Harming civilization as we know it, indeed. Bush's mere presence on the world stage is an affront to civilized people everywhere.

During the 2000 campaign, somebody wrote that Bush was so stunningly incompetent that he could tank the economy and get the country involved in a war within his first year in office.

As I watched him butcher the simplest sentences, gaze slack-jawed as questions arose for which he had no memorized answers, mouth the simple pieties that replace critical thinking in chronic underachievers... even after watching months of this truly stupid, irrelevant man at his witless worst, I didn't really believe anyone could be dumb or disengaged enough to dismantle a bull market and prosecute an unwinnable war. Silly me.

Fortunately for the Adolescent-in-Chief, he has the American mainstream media shilling and deflecting criticism in a near-universal love feast that would embarrass the most world-weary harlot. Recently, Chris Matthews - when he was able to tear himself away from fondling Karl Rove's thigh long enough to write a column - gushed about the Sportsman-in-Chief's ceremonial first pitch at the World Series:

"There are some things you can't fake. Either you can throw a strike from 60 feet or you can't. Either you can rise to the occasion on the mound at Yankee Stadium with 56,000 people watching or you can't.

"On Tuesday night, George W. Bush hit the strike zone in the House that Ruth Built...

"This is about knowing what to do at the moment you have to do it - and then doing it. It's about that "grace under pressure" that Hemingway gave as his very definition of courage."

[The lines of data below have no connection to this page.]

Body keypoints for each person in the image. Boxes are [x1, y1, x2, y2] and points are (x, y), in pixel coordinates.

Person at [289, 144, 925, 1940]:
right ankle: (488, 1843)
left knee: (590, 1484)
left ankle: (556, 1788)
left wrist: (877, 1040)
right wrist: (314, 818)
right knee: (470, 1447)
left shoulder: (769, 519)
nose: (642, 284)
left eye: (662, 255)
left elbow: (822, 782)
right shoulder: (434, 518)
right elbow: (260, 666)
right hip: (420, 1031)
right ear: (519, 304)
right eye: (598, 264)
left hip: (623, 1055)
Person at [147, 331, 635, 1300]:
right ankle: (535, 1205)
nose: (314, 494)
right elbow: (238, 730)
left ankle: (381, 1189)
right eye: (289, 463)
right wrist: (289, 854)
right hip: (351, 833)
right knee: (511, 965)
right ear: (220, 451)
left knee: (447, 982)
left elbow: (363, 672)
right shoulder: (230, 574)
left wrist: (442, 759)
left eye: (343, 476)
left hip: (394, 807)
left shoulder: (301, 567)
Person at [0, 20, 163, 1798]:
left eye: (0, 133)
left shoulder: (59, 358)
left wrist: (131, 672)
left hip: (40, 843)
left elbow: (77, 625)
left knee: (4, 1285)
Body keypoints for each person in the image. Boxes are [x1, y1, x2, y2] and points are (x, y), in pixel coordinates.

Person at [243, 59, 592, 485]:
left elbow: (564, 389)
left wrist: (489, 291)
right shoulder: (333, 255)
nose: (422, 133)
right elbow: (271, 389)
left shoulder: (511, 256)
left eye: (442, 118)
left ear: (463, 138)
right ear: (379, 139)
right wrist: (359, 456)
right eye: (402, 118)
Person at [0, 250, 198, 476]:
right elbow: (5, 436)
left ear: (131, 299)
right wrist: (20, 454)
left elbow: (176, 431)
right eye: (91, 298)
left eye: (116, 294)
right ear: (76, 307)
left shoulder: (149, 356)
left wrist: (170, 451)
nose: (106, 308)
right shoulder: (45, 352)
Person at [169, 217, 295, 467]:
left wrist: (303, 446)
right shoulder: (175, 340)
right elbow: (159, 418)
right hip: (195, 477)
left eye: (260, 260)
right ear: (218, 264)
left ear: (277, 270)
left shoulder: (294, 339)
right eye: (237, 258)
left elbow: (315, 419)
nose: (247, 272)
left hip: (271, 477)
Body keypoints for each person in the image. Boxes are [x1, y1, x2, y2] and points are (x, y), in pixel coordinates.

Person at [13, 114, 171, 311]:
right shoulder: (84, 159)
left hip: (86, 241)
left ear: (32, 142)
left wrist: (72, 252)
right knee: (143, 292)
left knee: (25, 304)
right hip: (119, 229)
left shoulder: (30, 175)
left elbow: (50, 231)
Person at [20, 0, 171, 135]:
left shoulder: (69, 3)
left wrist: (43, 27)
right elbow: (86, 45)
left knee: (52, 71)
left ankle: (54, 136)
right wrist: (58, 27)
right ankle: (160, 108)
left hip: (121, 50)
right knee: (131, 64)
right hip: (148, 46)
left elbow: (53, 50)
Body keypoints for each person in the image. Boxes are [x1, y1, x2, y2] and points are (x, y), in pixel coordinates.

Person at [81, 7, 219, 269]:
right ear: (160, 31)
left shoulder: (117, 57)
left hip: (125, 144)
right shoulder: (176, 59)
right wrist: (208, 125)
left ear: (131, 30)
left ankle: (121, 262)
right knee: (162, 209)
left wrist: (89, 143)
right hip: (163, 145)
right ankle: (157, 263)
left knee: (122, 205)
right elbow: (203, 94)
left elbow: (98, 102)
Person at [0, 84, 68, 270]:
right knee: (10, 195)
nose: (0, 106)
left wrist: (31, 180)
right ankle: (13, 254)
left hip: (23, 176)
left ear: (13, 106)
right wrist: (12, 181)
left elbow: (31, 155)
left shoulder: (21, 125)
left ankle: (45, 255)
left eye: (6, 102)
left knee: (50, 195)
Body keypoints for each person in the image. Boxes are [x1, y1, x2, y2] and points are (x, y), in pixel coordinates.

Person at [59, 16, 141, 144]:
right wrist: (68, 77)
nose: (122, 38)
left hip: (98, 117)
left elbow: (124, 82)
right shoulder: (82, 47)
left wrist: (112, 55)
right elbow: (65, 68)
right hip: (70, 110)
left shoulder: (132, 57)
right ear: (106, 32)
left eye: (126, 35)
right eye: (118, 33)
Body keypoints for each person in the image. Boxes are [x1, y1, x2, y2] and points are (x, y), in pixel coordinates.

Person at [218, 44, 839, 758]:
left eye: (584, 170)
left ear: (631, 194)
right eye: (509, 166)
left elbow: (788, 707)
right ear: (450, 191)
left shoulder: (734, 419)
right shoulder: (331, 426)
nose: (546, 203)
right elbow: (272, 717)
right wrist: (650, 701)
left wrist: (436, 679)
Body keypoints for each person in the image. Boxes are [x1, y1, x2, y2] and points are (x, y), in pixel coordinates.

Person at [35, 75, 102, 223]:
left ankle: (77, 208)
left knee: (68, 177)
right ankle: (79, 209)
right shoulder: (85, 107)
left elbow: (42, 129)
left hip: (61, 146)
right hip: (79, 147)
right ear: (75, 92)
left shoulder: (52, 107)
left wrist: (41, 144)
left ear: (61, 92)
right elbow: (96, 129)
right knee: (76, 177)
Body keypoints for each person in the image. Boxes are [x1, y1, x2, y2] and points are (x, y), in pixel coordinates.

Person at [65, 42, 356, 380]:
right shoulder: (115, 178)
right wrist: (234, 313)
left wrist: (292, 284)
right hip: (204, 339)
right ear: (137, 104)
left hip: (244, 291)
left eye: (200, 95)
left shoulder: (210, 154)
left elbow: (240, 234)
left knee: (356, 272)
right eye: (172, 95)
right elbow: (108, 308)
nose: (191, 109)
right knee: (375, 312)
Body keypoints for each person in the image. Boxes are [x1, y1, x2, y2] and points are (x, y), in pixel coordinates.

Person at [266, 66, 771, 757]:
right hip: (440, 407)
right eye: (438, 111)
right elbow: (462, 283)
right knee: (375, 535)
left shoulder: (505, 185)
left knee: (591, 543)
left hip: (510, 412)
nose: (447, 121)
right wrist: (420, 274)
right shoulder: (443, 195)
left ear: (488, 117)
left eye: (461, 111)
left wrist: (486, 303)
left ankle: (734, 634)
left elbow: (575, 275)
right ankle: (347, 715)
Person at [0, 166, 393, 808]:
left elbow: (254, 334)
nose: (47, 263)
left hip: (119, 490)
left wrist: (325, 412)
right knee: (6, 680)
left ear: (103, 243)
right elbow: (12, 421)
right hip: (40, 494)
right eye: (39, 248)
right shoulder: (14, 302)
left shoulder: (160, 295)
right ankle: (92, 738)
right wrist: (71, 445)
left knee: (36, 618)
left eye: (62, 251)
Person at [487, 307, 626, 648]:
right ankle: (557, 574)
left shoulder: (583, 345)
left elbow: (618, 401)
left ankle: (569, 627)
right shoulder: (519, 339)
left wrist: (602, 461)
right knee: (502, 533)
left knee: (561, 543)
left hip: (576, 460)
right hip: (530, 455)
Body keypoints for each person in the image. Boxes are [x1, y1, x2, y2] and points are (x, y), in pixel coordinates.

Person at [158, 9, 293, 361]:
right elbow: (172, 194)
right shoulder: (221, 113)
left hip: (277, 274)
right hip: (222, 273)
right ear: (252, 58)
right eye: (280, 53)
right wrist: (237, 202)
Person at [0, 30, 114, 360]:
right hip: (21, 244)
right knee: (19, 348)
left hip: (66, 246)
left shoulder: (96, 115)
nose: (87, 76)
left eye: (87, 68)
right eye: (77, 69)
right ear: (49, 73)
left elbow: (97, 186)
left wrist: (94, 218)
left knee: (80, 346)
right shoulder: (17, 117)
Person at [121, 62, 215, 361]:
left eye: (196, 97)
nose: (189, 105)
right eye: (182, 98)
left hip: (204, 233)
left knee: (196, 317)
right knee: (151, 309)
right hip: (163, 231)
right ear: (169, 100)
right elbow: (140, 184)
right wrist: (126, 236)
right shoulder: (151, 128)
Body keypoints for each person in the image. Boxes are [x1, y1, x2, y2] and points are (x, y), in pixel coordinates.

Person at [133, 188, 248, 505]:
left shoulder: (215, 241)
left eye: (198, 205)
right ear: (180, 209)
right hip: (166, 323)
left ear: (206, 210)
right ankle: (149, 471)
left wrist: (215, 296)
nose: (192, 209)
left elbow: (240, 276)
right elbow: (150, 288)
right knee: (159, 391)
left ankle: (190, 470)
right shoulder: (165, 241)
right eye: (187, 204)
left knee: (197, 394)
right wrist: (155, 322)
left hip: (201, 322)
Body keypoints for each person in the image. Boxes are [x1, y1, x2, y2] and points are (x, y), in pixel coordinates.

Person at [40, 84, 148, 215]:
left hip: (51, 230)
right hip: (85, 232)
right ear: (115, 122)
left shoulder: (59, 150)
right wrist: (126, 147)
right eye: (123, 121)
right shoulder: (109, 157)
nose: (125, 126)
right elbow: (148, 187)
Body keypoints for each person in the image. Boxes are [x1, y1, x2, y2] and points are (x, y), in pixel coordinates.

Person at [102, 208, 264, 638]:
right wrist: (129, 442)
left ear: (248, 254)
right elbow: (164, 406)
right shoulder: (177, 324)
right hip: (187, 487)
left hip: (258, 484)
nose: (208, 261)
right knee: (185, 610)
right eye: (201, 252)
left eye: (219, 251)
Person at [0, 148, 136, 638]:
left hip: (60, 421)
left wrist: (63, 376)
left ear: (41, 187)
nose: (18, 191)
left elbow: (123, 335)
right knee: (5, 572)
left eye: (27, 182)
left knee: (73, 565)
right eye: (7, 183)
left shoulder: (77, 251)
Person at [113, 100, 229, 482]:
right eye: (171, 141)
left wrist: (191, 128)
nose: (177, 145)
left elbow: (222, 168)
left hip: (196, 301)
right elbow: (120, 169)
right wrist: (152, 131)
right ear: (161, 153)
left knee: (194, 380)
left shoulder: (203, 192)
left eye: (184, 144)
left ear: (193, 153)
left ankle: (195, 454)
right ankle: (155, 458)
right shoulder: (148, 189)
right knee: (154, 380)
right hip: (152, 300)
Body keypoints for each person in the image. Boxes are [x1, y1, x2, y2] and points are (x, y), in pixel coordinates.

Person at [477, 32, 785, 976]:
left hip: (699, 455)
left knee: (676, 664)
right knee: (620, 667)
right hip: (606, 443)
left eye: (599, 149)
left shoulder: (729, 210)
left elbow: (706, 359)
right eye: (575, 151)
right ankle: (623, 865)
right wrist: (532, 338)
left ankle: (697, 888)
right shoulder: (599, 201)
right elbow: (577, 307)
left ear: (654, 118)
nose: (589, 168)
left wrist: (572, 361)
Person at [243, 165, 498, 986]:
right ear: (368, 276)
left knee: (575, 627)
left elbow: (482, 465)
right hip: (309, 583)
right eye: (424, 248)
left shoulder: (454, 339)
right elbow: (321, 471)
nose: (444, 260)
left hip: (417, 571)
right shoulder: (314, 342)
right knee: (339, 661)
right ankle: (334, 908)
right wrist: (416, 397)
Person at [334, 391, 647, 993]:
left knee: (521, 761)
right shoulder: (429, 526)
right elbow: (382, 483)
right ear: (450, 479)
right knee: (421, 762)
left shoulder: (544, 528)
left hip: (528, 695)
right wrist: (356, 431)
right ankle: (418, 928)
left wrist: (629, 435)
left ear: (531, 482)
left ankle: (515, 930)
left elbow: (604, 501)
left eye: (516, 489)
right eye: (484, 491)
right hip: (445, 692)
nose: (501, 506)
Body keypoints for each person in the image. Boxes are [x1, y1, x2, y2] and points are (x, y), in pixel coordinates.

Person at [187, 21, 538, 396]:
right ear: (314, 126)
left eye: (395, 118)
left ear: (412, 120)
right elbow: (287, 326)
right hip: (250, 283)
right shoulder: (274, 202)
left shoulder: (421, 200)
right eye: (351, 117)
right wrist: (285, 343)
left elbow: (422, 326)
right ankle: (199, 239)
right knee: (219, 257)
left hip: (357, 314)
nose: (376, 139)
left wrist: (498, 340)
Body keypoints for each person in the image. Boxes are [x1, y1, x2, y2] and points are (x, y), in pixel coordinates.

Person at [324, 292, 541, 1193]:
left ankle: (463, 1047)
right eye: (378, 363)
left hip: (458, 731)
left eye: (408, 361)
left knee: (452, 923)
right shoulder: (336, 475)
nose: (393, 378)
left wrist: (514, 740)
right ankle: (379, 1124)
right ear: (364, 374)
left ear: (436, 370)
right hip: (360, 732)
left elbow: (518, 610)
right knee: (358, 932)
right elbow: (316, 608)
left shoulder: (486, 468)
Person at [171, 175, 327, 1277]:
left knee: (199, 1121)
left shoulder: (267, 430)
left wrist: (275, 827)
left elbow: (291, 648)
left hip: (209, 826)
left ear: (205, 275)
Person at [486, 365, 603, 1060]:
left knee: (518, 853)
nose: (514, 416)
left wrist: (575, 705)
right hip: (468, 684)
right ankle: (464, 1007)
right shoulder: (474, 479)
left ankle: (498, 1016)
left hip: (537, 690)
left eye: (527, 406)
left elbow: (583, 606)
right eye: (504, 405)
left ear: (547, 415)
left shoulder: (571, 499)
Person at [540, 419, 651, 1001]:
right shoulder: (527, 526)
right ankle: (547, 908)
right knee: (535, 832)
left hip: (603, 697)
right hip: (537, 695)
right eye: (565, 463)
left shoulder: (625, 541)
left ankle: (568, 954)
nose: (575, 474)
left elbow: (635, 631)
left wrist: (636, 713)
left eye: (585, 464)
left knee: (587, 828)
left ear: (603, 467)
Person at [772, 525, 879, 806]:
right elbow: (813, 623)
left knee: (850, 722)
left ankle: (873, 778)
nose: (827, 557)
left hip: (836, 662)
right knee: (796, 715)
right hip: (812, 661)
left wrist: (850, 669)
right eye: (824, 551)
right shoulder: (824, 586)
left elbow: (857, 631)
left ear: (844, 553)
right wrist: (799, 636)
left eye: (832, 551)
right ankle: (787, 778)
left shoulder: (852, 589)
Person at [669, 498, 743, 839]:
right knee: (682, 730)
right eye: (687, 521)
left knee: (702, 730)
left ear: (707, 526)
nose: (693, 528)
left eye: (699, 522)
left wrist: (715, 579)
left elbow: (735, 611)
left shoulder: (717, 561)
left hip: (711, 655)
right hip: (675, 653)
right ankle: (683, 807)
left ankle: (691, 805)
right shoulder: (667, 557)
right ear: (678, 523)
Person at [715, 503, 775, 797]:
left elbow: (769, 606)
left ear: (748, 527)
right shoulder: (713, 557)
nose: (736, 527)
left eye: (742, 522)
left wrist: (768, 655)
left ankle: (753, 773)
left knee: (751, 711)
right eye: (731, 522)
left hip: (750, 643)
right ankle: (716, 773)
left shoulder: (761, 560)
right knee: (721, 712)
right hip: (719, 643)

So this is the yardstick by which we now measure our heroes: Above all, they need to be able to throw strikes in front of a packed house and a national TV audience. By that standard, let's put Randy Johnson, Curt Schilling, Mariano Rivera or Roger Clemens in the White House, maybe even Byung-Hyun Kim. Even though Kim's not a citizen, I'll happily take a Korean with a live arm over a Texan with a dead brain.